Par Léa Evrard

L’artiste japonaise, mondialement connue pour ses installations immersives, invite le spectateur à explorer le lien entre le corps et l’âme avec sa nouvelle exposition The Soul Trembles (Les Frémissements de l’Âme). Portrait d’une artiste à découvrir au Grand Palais à Paris.

 Léa Evrard – Uncertain Journey

Derrière une personnalité discrète, Chiharu Shiota déploie une force créative qui a bouleversé les codes de l’art contemporain. À 52 ans, la Japonaise est en effet une artiste de renom international : de Tokyo à Milan, en passant par Prague, plus de 300 expositions ont jalonné sa carrière. Désormais, c’est au tour de Paris de recevoir son exposition itinérante The Soul Trembles, constituant sa première monographie en France. 

Née en 1972 dans la préfecture d’Osaka, elle grandit dans la solitude et trouve très tôt refuge dans l’art. Ce sont ses années d’études à l’Université des beaux-arts de Kyoto Seika qui marquent un tournant décisif dans son processus créatif. Là-bas, les codes traditionnels et stricts de la peinture et du dessin l’étouffent : « J’avais l’impression que tout ce que je créais avait été fait. Il n’y avait pas d’émotion, c’était juste de la couleur sur une toile » confie-t-elle lors d’une interview pour Le Grand Palais. C’est alors qu’elle découvre le fil de laine. Un matériau simple, étirable à l’infini, dont elle s’empare telle une tisseuse pour créer une nouvelle forme de dessin et s’extraire des limites de la toile. 

Dès 1999, elle quitte son Japon natal pour vivre en Allemagne. Elle se forme aux côtés de Marina Abramović et Rebecca Horn, deux grandes figures de l’art contemporain utilisant la performance comme forme d’expression. C’est à leur contact, qu’elle va mettre en scène son corps, à la fois comme médium et sujet, pour explorer des thèmes universels comme la mémoire, la connexion et l’existence. Toutefois, lorsque son cancer des ovaires, vaincu en 2005, récidive en 2017, la vulnérabilité de son propre corps s’impose brutalement à elle. Entre traitements éprouvants et interventions chirurgicales, une question la hante : « Mon âme est avec mon corps. Si mon corps disparaît, mon âme disparaît-elle avec lui ? Combien de temps peut-elle rester près du cœur ?  » peut-on lire sur les murs de l’exposition. C’est cette sensation de rupture entre son âme et son corps, et l’incertitude qui est à l’origine de l’exposition The Soul Trembles. 
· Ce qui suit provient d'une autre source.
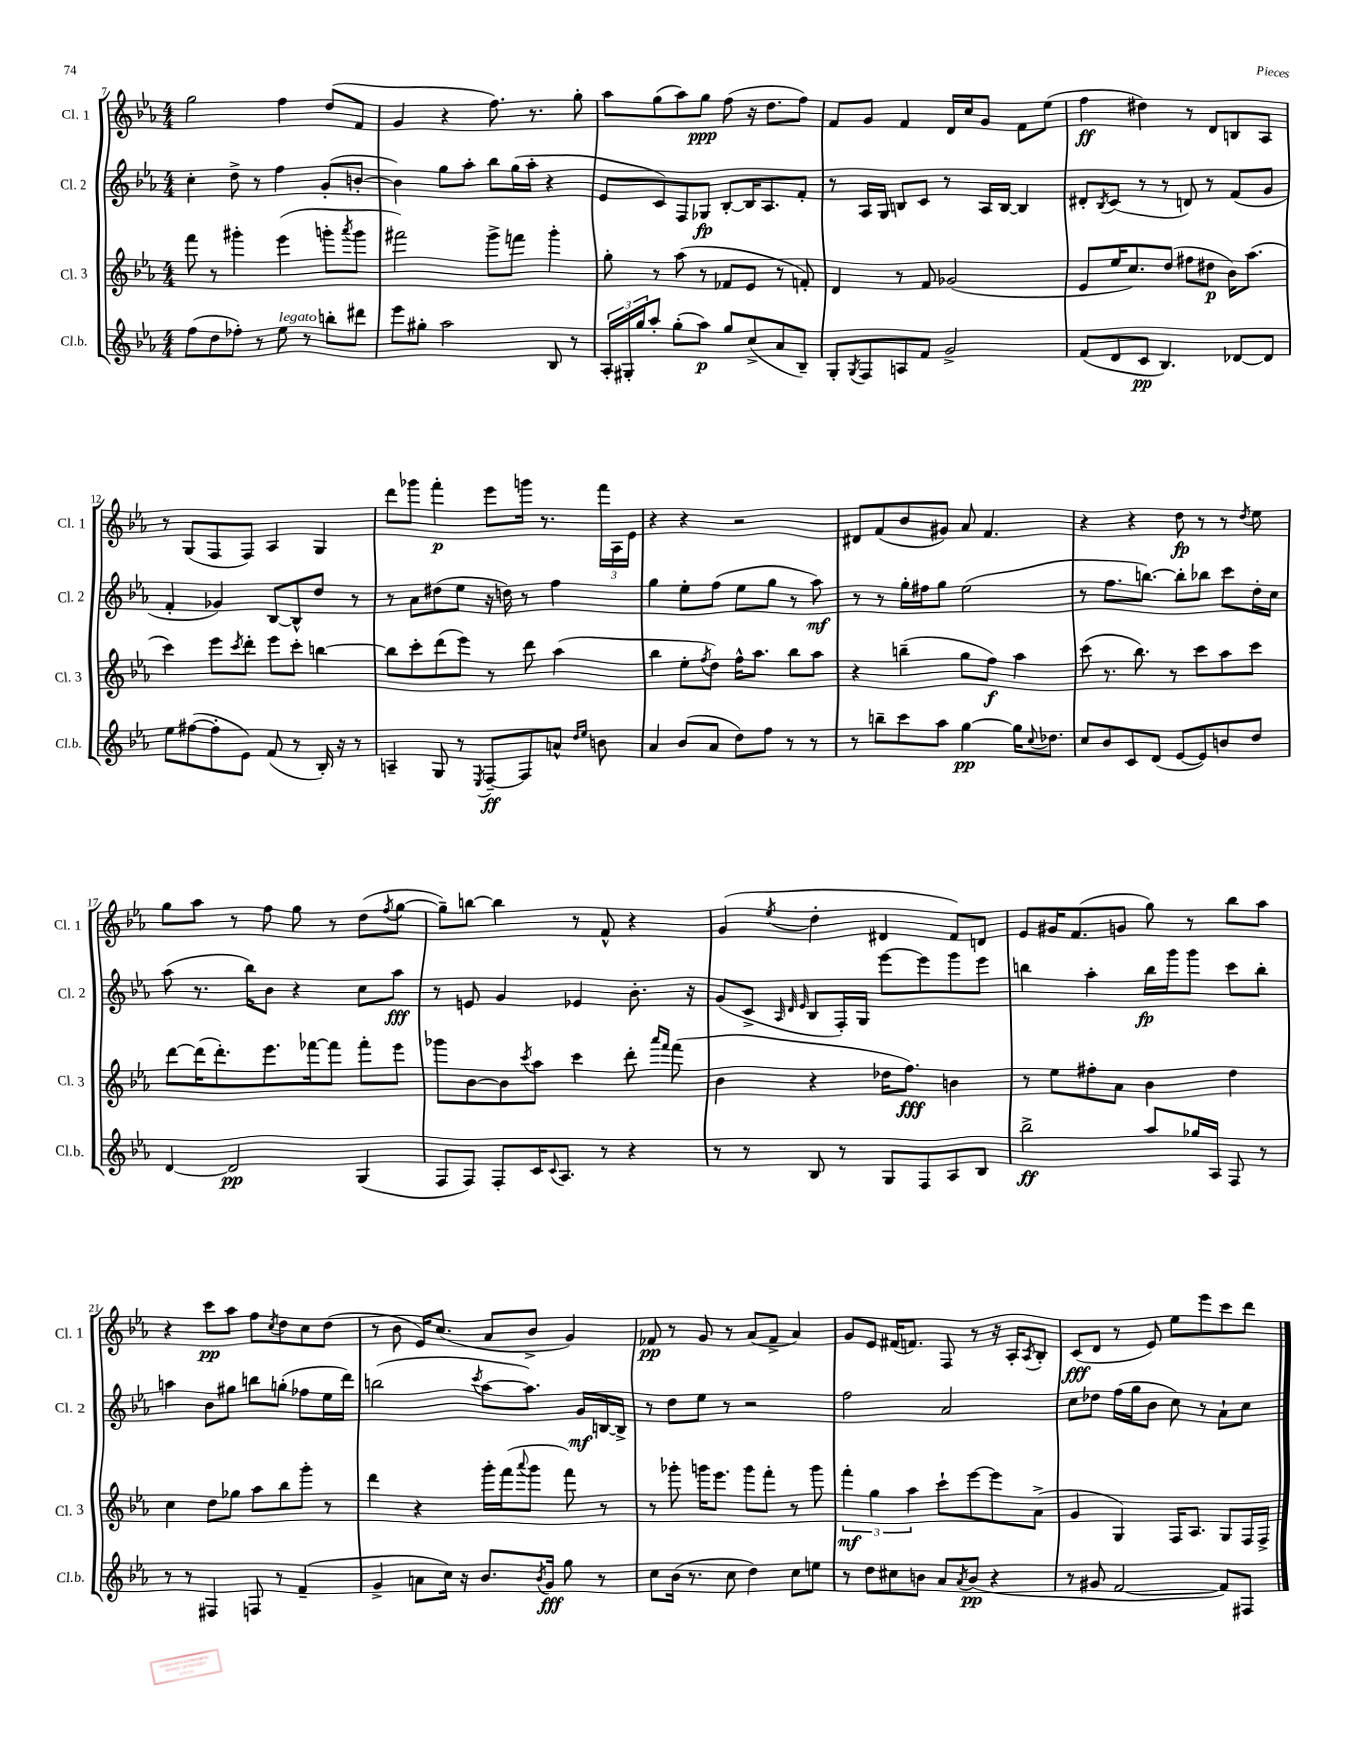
<<
\new StaffGroup <<
\new Staff = "s0" \with { instrumentName = "Cl. 1" shortInstrumentName = "Cl. 1" } {
    \clef treble \key ees \major \numericTimeSignature \time 4/4
    g''2 f''4 d''8( f'8 |
    g'4 r4 f''8.) r8. g''8-. |
    aes''8 g''8( aes''8) g''8\ppp f''8( r16 d''8. f''8) |
    f'8 g'8 f'4 d'16 c''16 g'8 f'8 ees''8( |
    f''4\ff dis''4) r8 d'8 b8 aes8 |
    r8 g8( f8 f8) aes4 g4 |
    d'''8 ges'''8 f'''4-.\p ees'''8 g'''16 r8. \tuplet 3/2 { f'''16 aes16 ees'16 } |
    r4 r4 r2 |
    dis'8 f'8( bes'8 gis'8) aes'8 f'4. |
    r4 r4 d''8\fp r8 r8 \acciaccatura { d''8 } ees''8 |
    g''8 aes''8 r8 f''8 g''8 r8 d''8( \acciaccatura { f''8 } g''8~ |
    g''8--) b''8~ b''4 r8 f'8-^ r4 |
    g'4( \acciaccatura { ees''8 } d''4-. dis'4 f'8) d'8 |
    ees'8 gis'16 f'8.( g'8 g''8) r8 bes''8 aes''8 |
    r4 c'''8\pp aes''8 f''8 \acciaccatura { c''8 } d''8 c''8 d''8( |
    r8 bes'8 ees'16) c''8.( aes'8 bes'8-> g'4) |
    fes'8\pp r8 g'8 r8 aes'8( fes'8-> aes'4) |
    g'8 ees'8 fis'16( f'8.) f8 r8 r16 aes16-. \acciaccatura { aes8 } bes8-. |
    c'8\fff( d'8 r8 ees'8) ees''8 ees'''8 c'''8 d'''8 \bar "|." |
}
\new Staff = "s1" \with { instrumentName = "Cl. 2" shortInstrumentName = "Cl. 2" } {
    \clef treble \key ees \major \numericTimeSignature \time 4/4
    c''4-. d''8-> r8 f''4 g'8-.( b'8~-. |
    b'4) g''8 aes''8-. bes''8 g''16( aes''16-. r4 |
    ees'8 c'8) f8 ges8\fp bes8~-. bes16 aes8. f'8-. |
    r8 aes16 g16 b8 c'8 r8 aes16 b16~ b4 |
    dis'8-. \acciaccatura { bes8 } c'8( r8 r8 d'8) r8 f'8( g'8 |
    f'4-. ges'4) bes8~ bes8-^ d''8 r8 |
    r8 aes'8 dis''8( ees''8 r16 d''16) r8 f''4 |
    g''4 ees''8-. f''8( ees''8 g''8 r8 aes''8\mf) |
    r8 r8 g''16-. fis''16 g''8 ees''2( |
    r8 f''8. b''8.~) b''8-. bes''8 c'''8 d''16-. c''16 |
    aes''8( r8. bes''16) bes'8 r4 c''8 aes''8\fff |
    r8 e'8 g'4 ees'4 bes'8.-. r16 |
    g'8( c'8-> \grace { aes32 d'32 ees'32 } bes8 f16-.) g16 ees'''8~ ees'''8 g'''8 ees'''8 |
    b''4 aes''4-. b''16\fp g'''16 g'''8 c'''8 b''8-. |
    a''4 bes'8 gis''8 b''8 g''8-.( fes''8 ees''16 d'''16) |
    b''2( \acciaccatura { c'''8 } aes''8~ aes''8.) g'16\mf b16~ b16-> |
    r8 d''8 ees''8 r8 r2 |
    f''2 aes'2 |
    c''8 des''8 f''16( g''16 bes'8 c''8) r8 aes'8-! c''8 \bar "|." |
}
\new Staff = "s2" \with { instrumentName = "Cl. 3" shortInstrumentName = "Cl. 3" } {
    \clef treble \key ees \major \numericTimeSignature \time 4/4
    f'''8 r8 gis'''4-. ees'''4( g'''8-. \acciaccatura { aes'''8 } g'''8 |
    fis'''2) g'''8-> f'''8 g'''4-. |
    g''8-. r8 aes''8( r8 fes'8 ees'8 r8 f'8-.) |
    d'4 r8 f'8 ges'2( |
    ees'8 ees''16 c''8.) d''8( fis''8 dis''8\p bes'16) aes''8.( |
    c'''4) ees'''8 \acciaccatura { c'''8 } d'''8-. ees'''8 c'''8-. b''4~ |
    b''8 c'''8-. d'''8( ees'''8) r8 d'''8 aes''4( |
    bes''4 ees''8-. \acciaccatura { f''8 } d''8) f''16-^ aes''8. bes''8 aes''8 |
    r4 b''4--( g''8 f''8\f) aes''4 |
    c'''8( r8. bes''8.) r8 c'''8 aes''8 c'''8 |
    d'''8~ d'''16( d'''8.-.) ees'''8. fes'''16~ fes'''8 fes'''8-. ees'''8 |
    ges'''8 bes'8~ bes'8 \acciaccatura { c'''8 } aes''8 c'''4 d'''8-. \grace { aes'''16 f'''16 } f'''8( |
    bes'4 r4 des''16 f''8.\fff) b'4 |
    r8 ees''8 fis''8-. aes'8 bes'4 d''4 |
    c''4 d''8 ges''8 aes''8 bes''8 g'''8-. r8 |
    d'''4 r4 g'''16-. f'''16( \appoggiatura { aes'''8 } g'''8 f'''8) r8 |
    r8 ges'''8-. g'''16 ees'''8. g'''8 f'''8-. r8 g'''8 |
    \tuplet 3/2 { f'''4-.\mf g''4 aes''4 } c'''8-! ees'''8~ ees'''8 aes'8->( |
    g'4 g4) f16 aes8. g8 f16 f16-> \bar "|." |
}
\new Staff = "s3" \with { instrumentName = "Cl.b." shortInstrumentName = "Cl.b." } {
    \clef treble \key ees \major \numericTimeSignature \time 4/4
    f''8( d''8 fes''8-.) r8 ees''8^\markup { \italic "legato" } r8 b''8-. dis'''8 |
    ees'''8 gis''8-. aes''2 bes8 r8 |
    \tuplet 3/2 { aes16-. gis16-. g''16 } aes''8-. g''8-.( aes''8\p) g''8 c''8->( aes'8 bes8--) |
    g8-. \acciaccatura { g8 } f8 a8 f'8 g'2-> |
    f'8( d'8 c'8\pp bes4.) des'8~ des'8 |
    ees''8 fis''8~( fis''8-. ees'8) f'8( r8 bes16-.) r16 r8 |
    a4-- g8 r8 \acciaccatura { ees8 } f8~--\ff f8 a'8-^ \grace { d''16 ees''16 } b'8 |
    aes'4 bes'8( aes'8 d''8) f''8 r8 r8 |
    r8 b''8-- c'''8 aes''8 g''4~\pp g''16 \appoggiatura { c''8 } des''8. |
    c''8 bes'8 c'8 d'8( ees'8~ ees'8) b'8 d''8 |
    d'4~ d'2\pp g4( |
    f8 f8) f8-. c'16 \appoggiatura { c'8 } aes8. r8 r4 |
    r8 r8 bes8 r8 g8 f8 aes8 bes8 |
    bes''2->\ff aes''8 ges''16 aes16 f8 r8 |
    r8 r8 fis4 f8 r8 f'4--( |
    g'4-> a'8 c''16) r16 bes'8. \acciaccatura { bes'8 } g'16\fff g''8 r8 |
    c''8 bes'16( r8. c''8 d''4) c''8 e''8 |
    r8 d''8 cis''8 b'8 aes'8 \acciaccatura { aes'8 } b'8\pp( r4 |
    r8 gis'8 f'2~ f'8) fis8 \bar "|." |
}
>>
>>
\layout { \context { \Score currentBarNumber = #7 } }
Ainsi, c’est à travers sept installations étendues sur plus de 1200 mètres carrés, dominées par des fils entrecroisés dans des tons monochromes – rouge, noir et blanc –, que l’artiste invite le public à contempler ce qui dépasse le visible. Par des réseaux de fils emprisonnant une multitude d’objets ordinaires – valises, barques, pianos, chaises, chaussures, clés –, elle les transforme en témoins silencieux de l’absence de ceux qui les ont utilisés. Suspendus entre passé et présent, ces objets deviennent alors des symboles poignants de la fragilité de l’existence et de la résilience de l’âme. La densité de ces œuvres, qui engloutit le regard, pousse le spectateur à regarder au-delà des apparences : lorsque l’œil ne voit plus, c’est le cœur qui commence à percevoir. Agrémentées de sculptures, de dessins, de photographies et de vidéos de performance, l’âme de Shiota semble flotter dans cet univers suspendu.
Son passage au Grand Palais marque donc incontestablement une étape clé de sa carrière. The Soul Trembles s’impose comme une expérience réflexive sur ce qui nous unit, ce qui nous fragilise et ce qui nous rend profondément humains. Un moment de contemplation à ne pas manquer, du 11 décembre 2024 au 19 mars 2025.